Quantification of the Impact of Supraglacial Lakes and Slush on Surface Energy Balance of Ice Shelves

Despite the well-researched implications of SGL development and drainage for changes in mass balance and dynamics on Greenland, little is known about the role of energy absorption by lakes on Antarctica. Supraglacial lakes (SGLs) are prevalent features of Antarctic surface hydrology forming mainly on ice shelves (<100 m a.s.l) and efficiently conveying atmospheric energy to the ice interior (Lenaerts et al., 2017; Bell et al., 2018). SGLs on Antarctic Ice Shelves are significant for mass balance given lower surface albedo and drainage-induced collapse of fringing ice shelves and consequent increased discharge from tributary outlet glaciers (Stokes et al., 2019).

There have been few efforts to quantify the energy exchanges between SGLs, atmosphere and ice to calculate their effects on glacier ablation (Law et al., 2018), although Miles et al. (2016) find that ponds on a debris-covered mountain glacier input large amounts of energy to underlying ice. Therefore, it is proposed that ice-sheet ponds also act as a significant energy exchange surface inputting large amounts of energy to the ice.

This study aims to code a computationally efficient surface energy balance model (SEB) in Google Earth Engine Editor to quantify how much extra energy is absorbed by SGLs at the during 2019 melt season. The most prolific surface melt is associated with the Antarctic Peninsula, but several East Antarctic ice shelves experience upwards of 60 days/yr of melting (Bell et al., 2018). Near-grounding line negative mass balance of the Nivlisen Ice Shelf (70 ^∘S, 12 ^∘E) in central Dronning Maud Land, East Antarctica, is sufficient to form SGLs and will be used to test SEB accuracy.

The one-dimensional numerical energy-balance SGL model GlacierLake, developed by Law et al. (2018), will be implemented in Google Earth Engine to code for surface energy exchanges. GlacierLake is most sensitive to the proportion of shortwave radiation absorbed at the surface which indicates that it is responsive to surface energy fluxes and is useful for the purposes of this study. A variety of methods, including NDWI and Principle Components Analysis, will be evaluated for use to classify lake and slush extents.
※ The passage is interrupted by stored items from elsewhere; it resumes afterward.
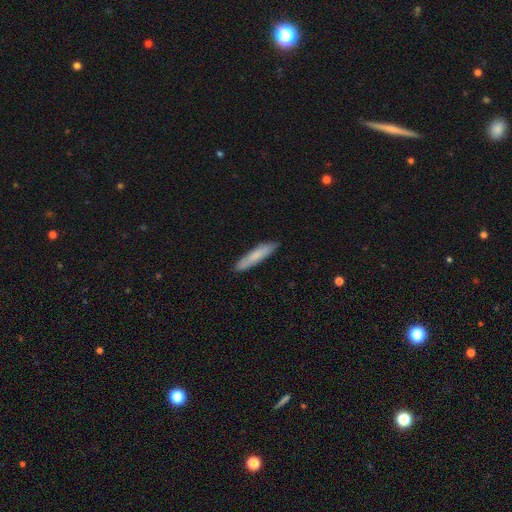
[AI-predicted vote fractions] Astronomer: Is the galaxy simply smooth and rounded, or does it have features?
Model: smooth — 77%.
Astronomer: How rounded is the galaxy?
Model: cigar-shaped — 89%.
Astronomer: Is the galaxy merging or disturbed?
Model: none — 89%.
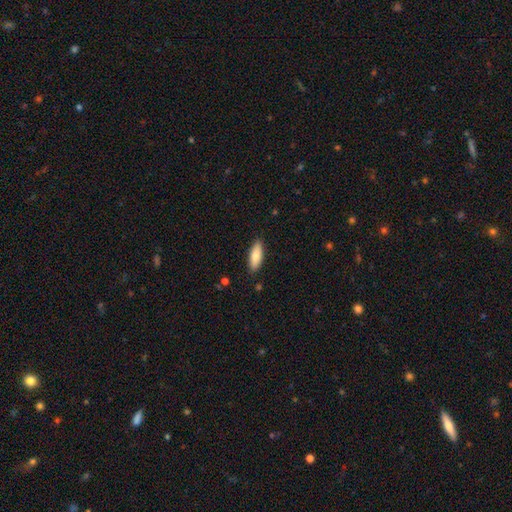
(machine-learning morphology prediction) This appears to be a smooth galaxy with no disk features (79%) that is in between round and cigar-shaped (64%). Merging: none (88%).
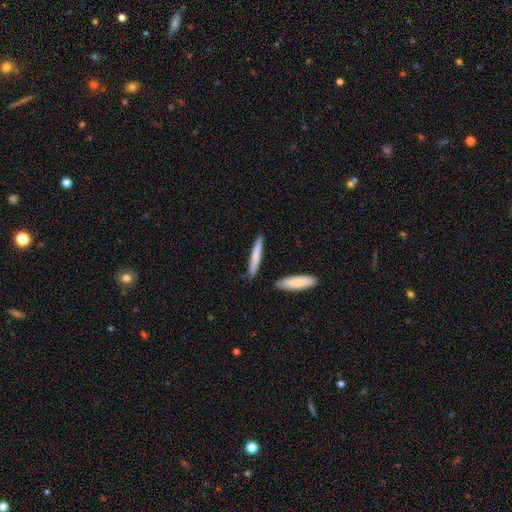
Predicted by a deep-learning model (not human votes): Q: Smooth or featured?
A: smooth (75%); runner-up: featured or disk (21%)
Q: How rounded?
A: cigar-shaped (93%); runner-up: in between (6%)
Q: Merging?
A: none (86%); runner-up: minor disturbance (8%)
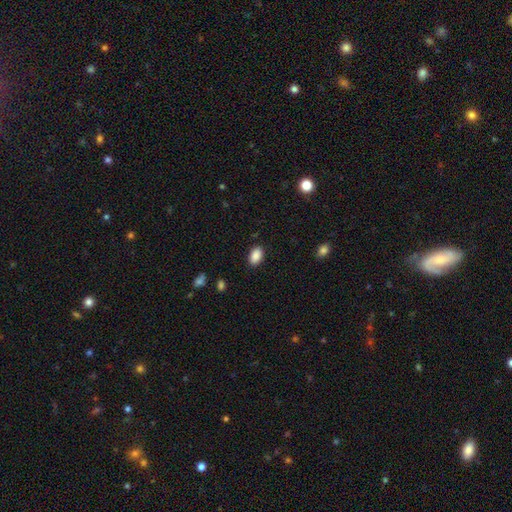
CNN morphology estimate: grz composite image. It shows a smooth galaxy with no disk features (90%) that is in between round and cigar-shaped (91%). Merging: none (87%).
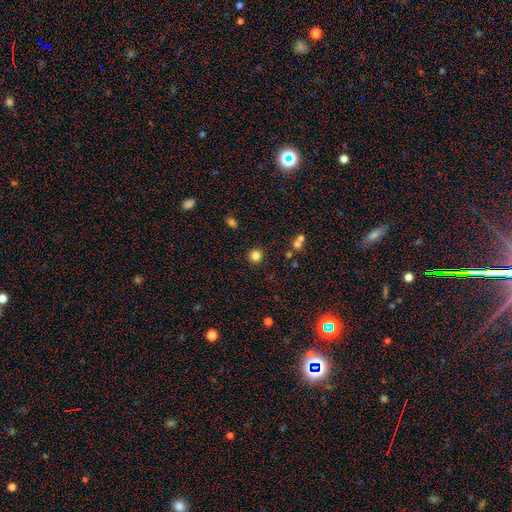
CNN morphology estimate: A smooth galaxy with no disk features (82%) that is round (94%).

Vote fractions:
- Smooth or featured? smooth: 82% / star or artifact: 13% / featured or disk: 5%
- How rounded? round: 94% / in between: 5% / cigar-shaped: 1%
- Merging? none: 89% / minor disturbance: 5% / merger: 3% / major disturbance: 2%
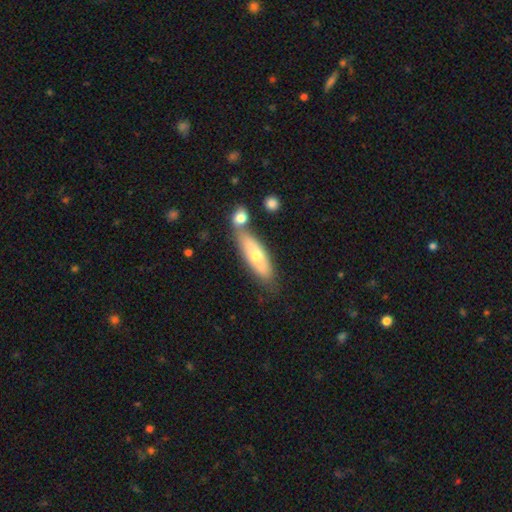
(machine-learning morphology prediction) smooth-or-featured: smooth: 60% | featured or disk: 34% | star or artifact: 6%
  how-rounded: in between: 49% | cigar-shaped: 48% | round: 2%
  merging: none: 58% | merger: 23% | minor disturbance: 15% | major disturbance: 4%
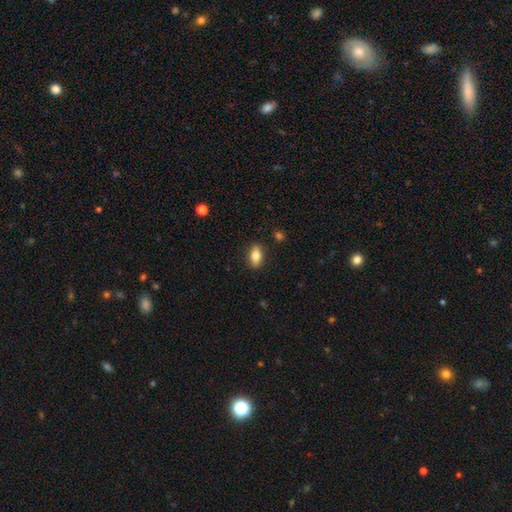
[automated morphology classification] Smooth or featured? smooth (80%)
How rounded? in between (85%)
Merging? none (87%)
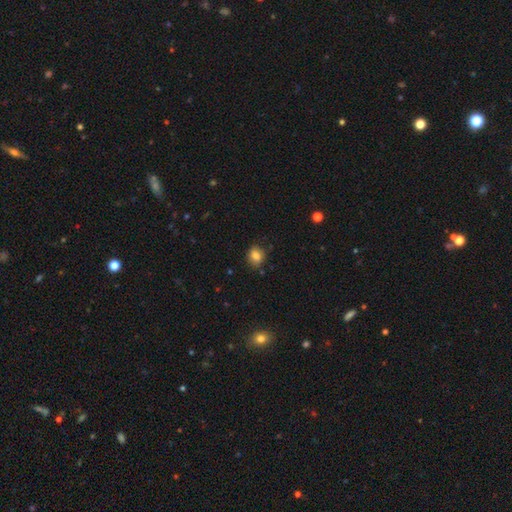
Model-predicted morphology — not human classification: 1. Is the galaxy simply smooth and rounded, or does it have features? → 81% smooth, 11% star or artifact, 8% featured or disk.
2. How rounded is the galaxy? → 65% round, 34% in between, 1% cigar-shaped.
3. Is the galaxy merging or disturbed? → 82% none, 14% minor disturbance, 3% major disturbance, 2% merger.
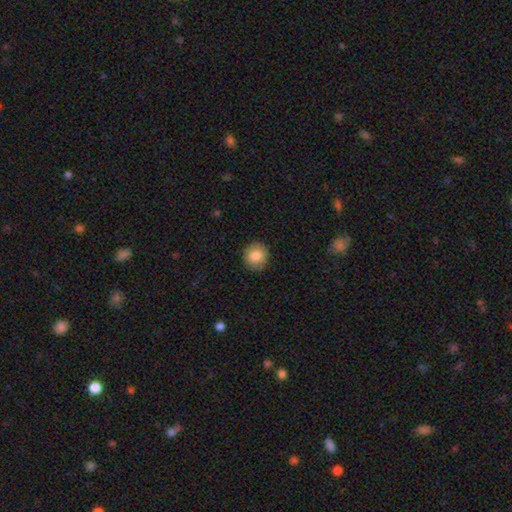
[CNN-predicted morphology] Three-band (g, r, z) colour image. It shows a smooth galaxy with no disk features (84%) that is round (86%). Merging: none (90%).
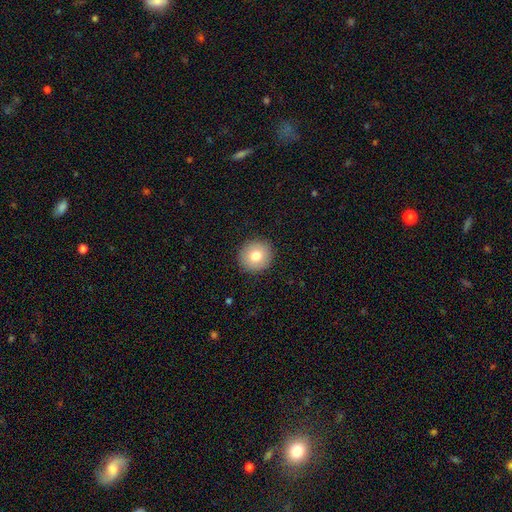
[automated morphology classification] This is likely a smooth galaxy (78%). How rounded: clearly round (92%). Merging: clearly none (92%).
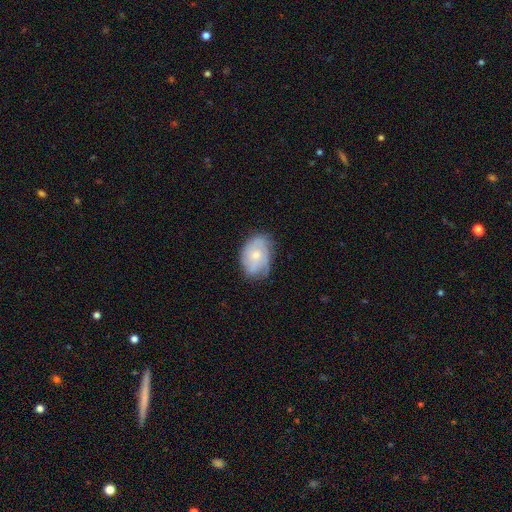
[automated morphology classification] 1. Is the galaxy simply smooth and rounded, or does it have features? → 56% featured or disk, 36% smooth, 7% star or artifact.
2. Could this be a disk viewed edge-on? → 96% no, 4% yes.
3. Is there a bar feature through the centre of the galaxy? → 82% no, 16% weak, 2% strong.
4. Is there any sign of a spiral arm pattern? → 78% yes, 22% no.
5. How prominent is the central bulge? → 53% small, 42% moderate, 2% none, 2% large, 1% dominant.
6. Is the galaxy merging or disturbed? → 63% none, 28% minor disturbance, 8% major disturbance, 1% merger.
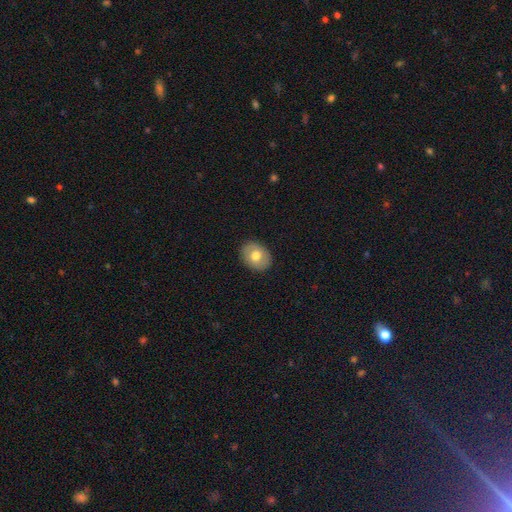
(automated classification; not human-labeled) Q: Smooth or featured?
A: smooth (69%); runner-up: featured or disk (23%)
Q: How rounded?
A: in between (53%); runner-up: round (46%)
Q: Merging?
A: none (88%); runner-up: minor disturbance (9%)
Given that it takes 3.4 x 10⁵ J/kg of latent heat to melt ice at 0 °C, the volume of liquid water on the Nivlisen ice shelf implies how much atmospheric energy has been transferred to the ice shelf. The modelled quantification of extra energy absorbed by lakes will be compared to the observed water volume on the Nivlisen Ice Shelf to test model accuracy.

Whilst this study will focus on the Nivlisen Ice Shelf, the SEB model may be applied at pan-Antarctic scales to calculate the ice-sheet wide extra energy absorbed by surface meltwater pooling. A precise quantification of the present impact of energy absorption by lakes on mass balance and dynamics provides a baseline to gauge how meltwater contribution could evolve under atmospheric warming.